- **Directions for this task**: Return every line of the records that contains the string "انتخاب", treating case as significant.
++++ Given records
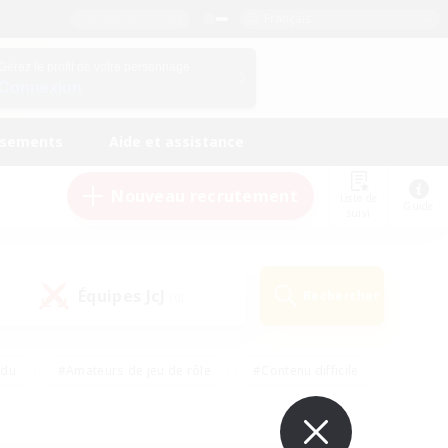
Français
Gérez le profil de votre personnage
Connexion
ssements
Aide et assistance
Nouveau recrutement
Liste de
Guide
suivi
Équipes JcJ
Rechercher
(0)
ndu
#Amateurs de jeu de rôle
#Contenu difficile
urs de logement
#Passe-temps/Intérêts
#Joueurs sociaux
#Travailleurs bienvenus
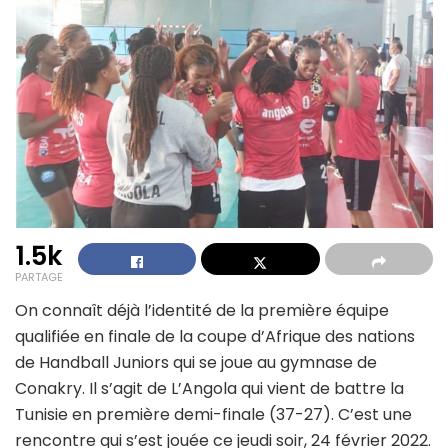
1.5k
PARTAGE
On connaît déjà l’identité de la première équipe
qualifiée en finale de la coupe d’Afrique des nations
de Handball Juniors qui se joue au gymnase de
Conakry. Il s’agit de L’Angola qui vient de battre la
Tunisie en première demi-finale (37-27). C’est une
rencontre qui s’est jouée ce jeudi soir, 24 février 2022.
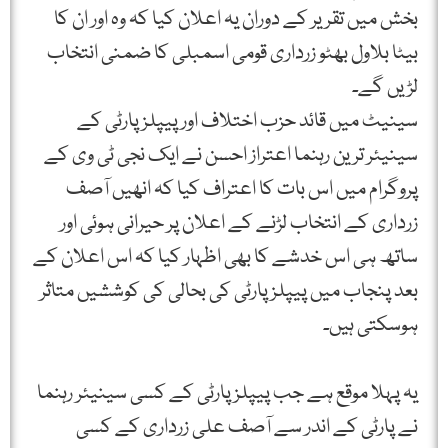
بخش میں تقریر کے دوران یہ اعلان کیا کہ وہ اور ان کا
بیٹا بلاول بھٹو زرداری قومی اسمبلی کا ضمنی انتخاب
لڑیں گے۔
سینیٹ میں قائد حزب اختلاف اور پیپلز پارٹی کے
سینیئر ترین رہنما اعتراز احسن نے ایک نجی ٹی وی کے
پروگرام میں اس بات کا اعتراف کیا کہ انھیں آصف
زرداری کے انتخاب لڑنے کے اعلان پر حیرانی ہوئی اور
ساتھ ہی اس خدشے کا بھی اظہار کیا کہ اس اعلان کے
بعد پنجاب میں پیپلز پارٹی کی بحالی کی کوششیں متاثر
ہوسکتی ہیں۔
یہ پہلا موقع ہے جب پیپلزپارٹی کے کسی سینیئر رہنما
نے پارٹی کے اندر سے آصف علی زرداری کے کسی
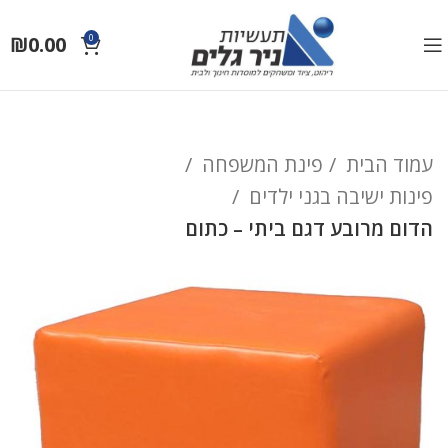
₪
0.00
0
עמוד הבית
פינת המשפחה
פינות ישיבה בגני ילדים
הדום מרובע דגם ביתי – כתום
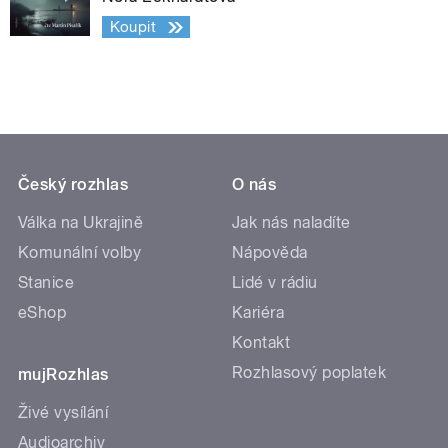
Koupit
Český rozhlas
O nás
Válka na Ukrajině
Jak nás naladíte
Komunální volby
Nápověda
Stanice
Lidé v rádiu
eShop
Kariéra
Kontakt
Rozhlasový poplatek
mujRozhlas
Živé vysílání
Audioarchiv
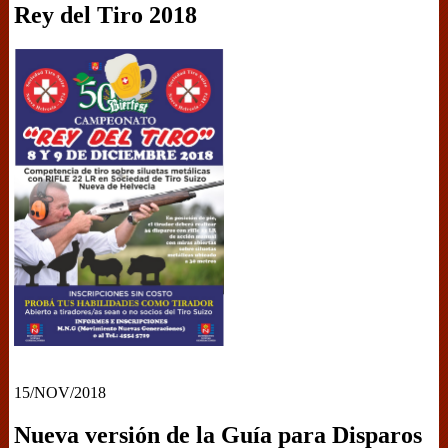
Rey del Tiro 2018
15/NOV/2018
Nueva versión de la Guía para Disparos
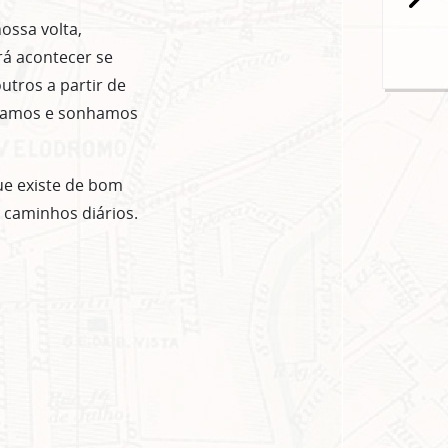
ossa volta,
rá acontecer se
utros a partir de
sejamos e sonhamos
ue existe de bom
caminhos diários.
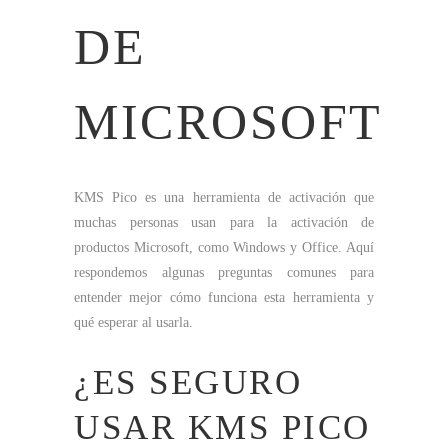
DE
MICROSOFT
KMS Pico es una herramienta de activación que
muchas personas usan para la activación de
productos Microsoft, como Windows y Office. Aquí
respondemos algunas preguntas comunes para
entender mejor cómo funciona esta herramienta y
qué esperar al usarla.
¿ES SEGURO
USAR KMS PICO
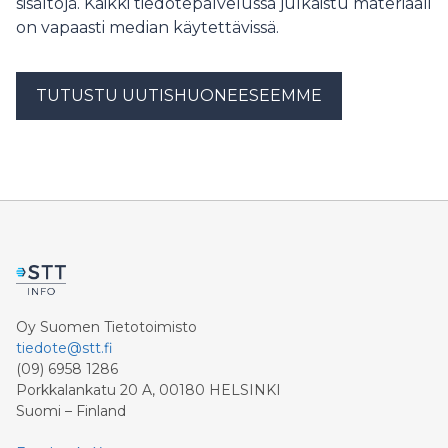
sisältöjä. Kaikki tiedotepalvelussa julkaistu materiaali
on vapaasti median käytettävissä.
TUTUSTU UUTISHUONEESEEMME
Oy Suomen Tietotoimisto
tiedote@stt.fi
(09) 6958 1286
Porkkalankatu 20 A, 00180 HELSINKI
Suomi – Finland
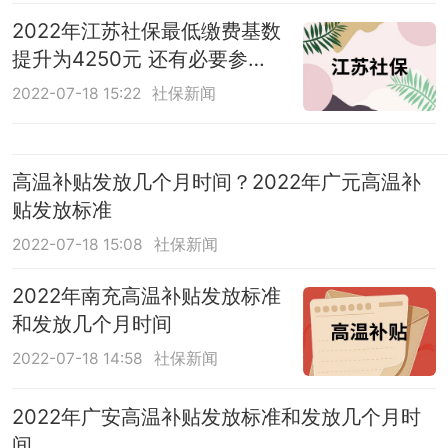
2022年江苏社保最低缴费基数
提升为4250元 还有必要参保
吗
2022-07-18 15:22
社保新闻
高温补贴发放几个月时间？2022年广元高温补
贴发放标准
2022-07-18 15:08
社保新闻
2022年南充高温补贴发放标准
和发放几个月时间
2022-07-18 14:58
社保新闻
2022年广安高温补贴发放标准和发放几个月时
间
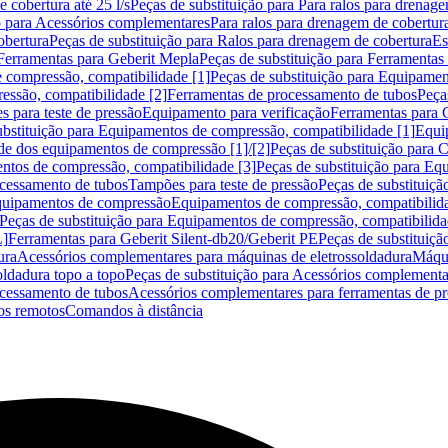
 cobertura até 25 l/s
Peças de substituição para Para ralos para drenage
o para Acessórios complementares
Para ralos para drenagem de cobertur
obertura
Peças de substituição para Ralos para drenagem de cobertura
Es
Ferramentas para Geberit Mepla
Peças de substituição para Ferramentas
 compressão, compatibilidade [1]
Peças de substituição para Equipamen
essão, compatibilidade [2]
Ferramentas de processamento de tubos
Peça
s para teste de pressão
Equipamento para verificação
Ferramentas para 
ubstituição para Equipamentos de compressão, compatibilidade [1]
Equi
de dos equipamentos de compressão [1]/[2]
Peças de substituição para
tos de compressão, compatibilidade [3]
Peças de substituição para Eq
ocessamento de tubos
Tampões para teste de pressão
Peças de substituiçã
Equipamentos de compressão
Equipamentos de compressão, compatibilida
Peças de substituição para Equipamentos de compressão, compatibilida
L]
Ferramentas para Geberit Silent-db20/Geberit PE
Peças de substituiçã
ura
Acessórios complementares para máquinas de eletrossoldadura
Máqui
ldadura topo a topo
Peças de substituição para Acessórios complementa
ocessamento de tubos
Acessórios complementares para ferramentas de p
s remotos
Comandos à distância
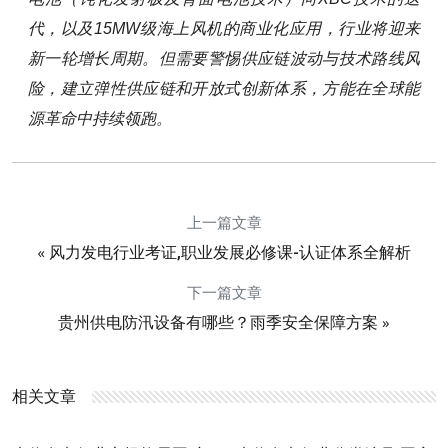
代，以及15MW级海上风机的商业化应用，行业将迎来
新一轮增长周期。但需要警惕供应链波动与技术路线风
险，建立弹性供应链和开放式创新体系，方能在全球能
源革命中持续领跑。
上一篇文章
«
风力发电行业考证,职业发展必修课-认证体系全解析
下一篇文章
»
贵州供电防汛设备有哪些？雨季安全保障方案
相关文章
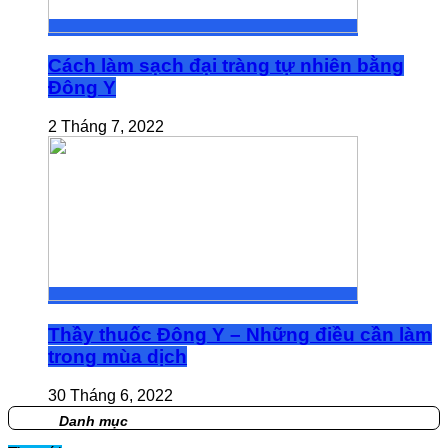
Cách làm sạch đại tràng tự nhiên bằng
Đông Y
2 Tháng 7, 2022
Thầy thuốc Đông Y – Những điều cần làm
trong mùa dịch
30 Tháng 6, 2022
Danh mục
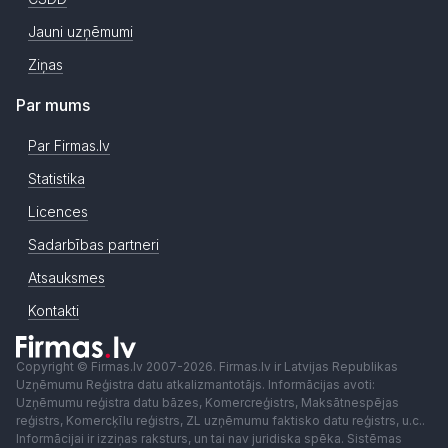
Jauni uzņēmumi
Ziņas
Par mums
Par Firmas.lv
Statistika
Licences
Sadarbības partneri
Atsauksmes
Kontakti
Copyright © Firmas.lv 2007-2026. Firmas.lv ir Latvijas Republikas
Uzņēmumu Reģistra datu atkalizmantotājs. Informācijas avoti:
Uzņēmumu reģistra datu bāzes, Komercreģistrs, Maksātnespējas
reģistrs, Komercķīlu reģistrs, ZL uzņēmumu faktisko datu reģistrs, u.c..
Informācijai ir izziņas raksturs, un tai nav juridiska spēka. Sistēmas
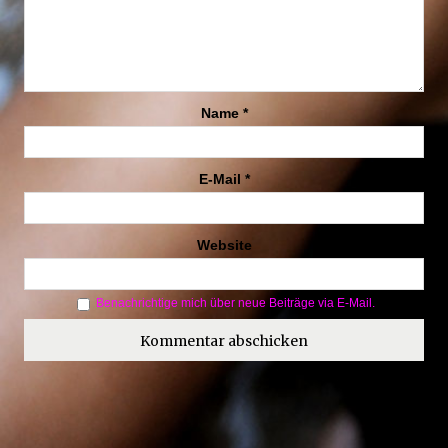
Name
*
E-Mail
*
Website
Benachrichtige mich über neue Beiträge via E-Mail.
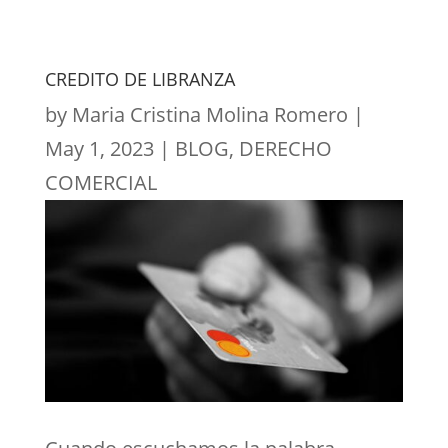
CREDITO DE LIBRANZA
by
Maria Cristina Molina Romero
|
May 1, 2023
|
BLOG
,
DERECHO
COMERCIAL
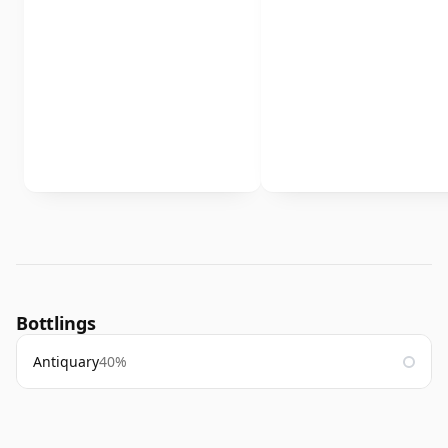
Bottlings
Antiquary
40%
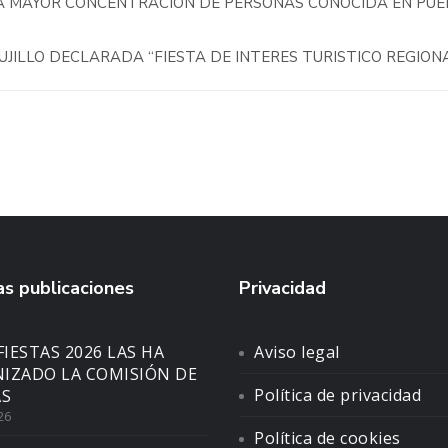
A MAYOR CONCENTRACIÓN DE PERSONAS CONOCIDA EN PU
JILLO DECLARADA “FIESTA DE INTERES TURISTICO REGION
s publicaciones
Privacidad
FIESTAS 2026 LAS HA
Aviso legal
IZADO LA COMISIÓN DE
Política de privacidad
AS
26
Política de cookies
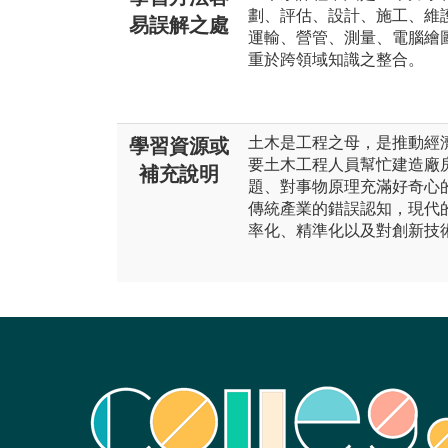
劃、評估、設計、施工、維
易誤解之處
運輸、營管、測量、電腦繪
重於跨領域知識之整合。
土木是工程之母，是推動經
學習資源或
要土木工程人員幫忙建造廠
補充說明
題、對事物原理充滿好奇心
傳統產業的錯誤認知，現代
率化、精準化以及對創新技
++++++++
- **Answer to the exercise**:
بیٹا بلاول بھٹو زرداری قومی اسمبلی کا ضمنی انتخاب
زرداری کے انتخاب لڑنے کے اعلان پر حیرانی ہوئی اور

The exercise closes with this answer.